Answer these questions about the HCoop reorganization post below:
1. About how much in member balances does the post say is available in the bank account?
2. What colocation rate per U per month does the post give?
3. What is the minimum number of members proposed for the hardware purchase committee?

** start of Article **

[HCoop-Discuss] Reorganizing, people-wise and tech-wise

Thu Jun 25 14:49:53 EDT 2009

The trouble that I just announced on hcoop-announce is only the latest 
in a series of events showing what bad shape we are in.  Thankfully, 
it's not financial bad shape; all of our accounting matches up, and we 
have almost $7000 of member balances available in our bank account to 
finance some hardware purchases to be covered by dues over time.  What 
follows is the vision that came to me over the course of dealing all 
this week with thousands of processes stuck forever in the 'D' state 
while accessing AFS files.  Please share your responses and 
counterproposals, so that we can figure out what the heck we should be 
doing.

Here is what I think we should do, based on my latest whims.

First, I think the costs of AFS and distributed systems magic in general 
are outweighing the benefits.  We've had these problems with AFS and 
Kerberos:
1. I think it's very likely that those stuck processes wouldn't be stuck 
with standard local filesystems.  Extra complexity from distribution 
seems to enhance the terribleness of various situations, including 
machine overload.
2. We have a hell of a time getting volunteer admins who understand this 
stuff well enough to set it up from scratch.  We had cclausen, who 
stormed off in a huff; and we have megacz, who (understandably) isn't 
willing to make hard time commitments.  Everything else that we use 
besides Domtool is commodity stuff that half our members have 
significant experience administering, and a good portion of those 
members are willing to do it for free for a few hours a week.  (A 
handful volunteered just today in our IRC channel.)
3. Doing all kinds of standard hosting things with Kerberos and AFS is a 
pain!  We've lost a non-trivial number of members who cited this as 
their main reason for leaving.  I think the ideal situation for almost 
all of our members (including me) is to have access to "a normal Linux 
machine" with some extra precautions against data loss and some 
provisions for reasonably high availability.

Thus, what I'm suggesting now is that each member be assigned to a 
particular machine, and every daemon that has anything to do with him 
should live on that machine.  We would add new machines for new members 
each time we run out of resources on the old machines.  I think it still 
makes sense to use LDAP for global accounts and passwords, but with 
local home directories.  We should have a separate main server that does 
DNS and forwards mail for @hcoop.net addresses to appropriate machines, 
based on usernames.  All of our meta-services (like our various co-op 
web sites) should live there, too.  Finally, we ideally want at least 
one spare machine sitting around, booted up and tested regularly for 
hardware failures.  (At $50/U/mo. for colocation, I think the extra 
expense for this is worth it.)

Here are the steps I can think of for getting from here to there.

1. Form a committee of at least 3 members who are responsible for all 
hardware purchases (and ideally most of whom aren't volunteering for 
anything else).  They should determine what we should buy and who we 
should buy it from.
2. This committee should find either 2 or 3 fairly beefy 1U servers for 
us to buy and colocate at a new provider with rates more in line with 
the average.
3. We figure out which provider this should be and get those servers to 
them.  We shouldn't end up needing to pay more than $200/mo. for 
colocation, which comes out to less than $1 per member.
4. Come up with a set of at least 4 (and probably not more, either)

** end of Article **
** start of Material provided **

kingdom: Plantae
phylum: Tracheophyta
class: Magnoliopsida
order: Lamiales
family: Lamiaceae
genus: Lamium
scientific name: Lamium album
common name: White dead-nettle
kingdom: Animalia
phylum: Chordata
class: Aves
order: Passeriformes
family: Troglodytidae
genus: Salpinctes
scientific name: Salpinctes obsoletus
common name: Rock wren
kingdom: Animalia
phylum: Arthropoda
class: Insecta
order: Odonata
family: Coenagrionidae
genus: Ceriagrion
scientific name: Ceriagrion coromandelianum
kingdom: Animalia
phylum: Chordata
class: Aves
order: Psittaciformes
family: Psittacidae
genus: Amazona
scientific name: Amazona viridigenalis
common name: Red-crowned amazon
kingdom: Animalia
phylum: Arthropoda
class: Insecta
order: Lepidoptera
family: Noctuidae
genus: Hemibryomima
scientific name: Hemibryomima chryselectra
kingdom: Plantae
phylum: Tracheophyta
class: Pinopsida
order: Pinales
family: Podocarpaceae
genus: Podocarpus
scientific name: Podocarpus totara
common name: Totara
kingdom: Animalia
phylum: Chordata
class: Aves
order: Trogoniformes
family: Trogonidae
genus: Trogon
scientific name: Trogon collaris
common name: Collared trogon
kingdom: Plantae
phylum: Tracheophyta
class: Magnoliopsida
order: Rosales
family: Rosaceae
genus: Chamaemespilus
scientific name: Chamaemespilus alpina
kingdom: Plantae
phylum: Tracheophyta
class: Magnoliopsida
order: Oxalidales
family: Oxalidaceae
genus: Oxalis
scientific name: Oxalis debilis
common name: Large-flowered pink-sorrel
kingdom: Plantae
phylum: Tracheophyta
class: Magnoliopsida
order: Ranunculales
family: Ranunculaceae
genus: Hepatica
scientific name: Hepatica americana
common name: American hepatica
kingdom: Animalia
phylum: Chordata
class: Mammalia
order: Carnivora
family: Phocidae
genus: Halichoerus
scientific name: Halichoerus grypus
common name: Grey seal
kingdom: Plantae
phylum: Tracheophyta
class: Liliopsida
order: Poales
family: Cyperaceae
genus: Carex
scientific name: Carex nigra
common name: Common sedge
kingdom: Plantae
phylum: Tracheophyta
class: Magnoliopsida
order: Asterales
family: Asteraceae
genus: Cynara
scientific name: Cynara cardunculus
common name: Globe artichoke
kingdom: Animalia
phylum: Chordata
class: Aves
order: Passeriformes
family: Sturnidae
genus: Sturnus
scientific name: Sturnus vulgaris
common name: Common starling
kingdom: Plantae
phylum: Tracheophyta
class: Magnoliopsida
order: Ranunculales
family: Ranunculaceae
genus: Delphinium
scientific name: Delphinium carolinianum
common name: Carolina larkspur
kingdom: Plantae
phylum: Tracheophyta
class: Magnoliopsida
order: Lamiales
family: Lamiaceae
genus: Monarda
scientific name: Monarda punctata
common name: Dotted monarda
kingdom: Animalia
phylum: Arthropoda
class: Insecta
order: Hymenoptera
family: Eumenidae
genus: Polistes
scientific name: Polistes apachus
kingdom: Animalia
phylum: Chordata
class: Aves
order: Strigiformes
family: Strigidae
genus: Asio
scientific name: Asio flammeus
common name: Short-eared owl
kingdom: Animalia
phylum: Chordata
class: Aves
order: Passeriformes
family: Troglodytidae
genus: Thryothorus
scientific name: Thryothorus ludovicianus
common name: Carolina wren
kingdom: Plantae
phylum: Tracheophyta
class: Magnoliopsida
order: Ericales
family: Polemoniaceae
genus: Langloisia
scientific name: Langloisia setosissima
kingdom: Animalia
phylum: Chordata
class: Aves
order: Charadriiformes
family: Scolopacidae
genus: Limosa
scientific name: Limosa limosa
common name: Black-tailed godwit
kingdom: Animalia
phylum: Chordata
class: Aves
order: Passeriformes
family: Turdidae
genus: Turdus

** end of Material provided **

*Written response:*
1. Almost $7000.
2. $50/U/mo.
3. At least 3 members.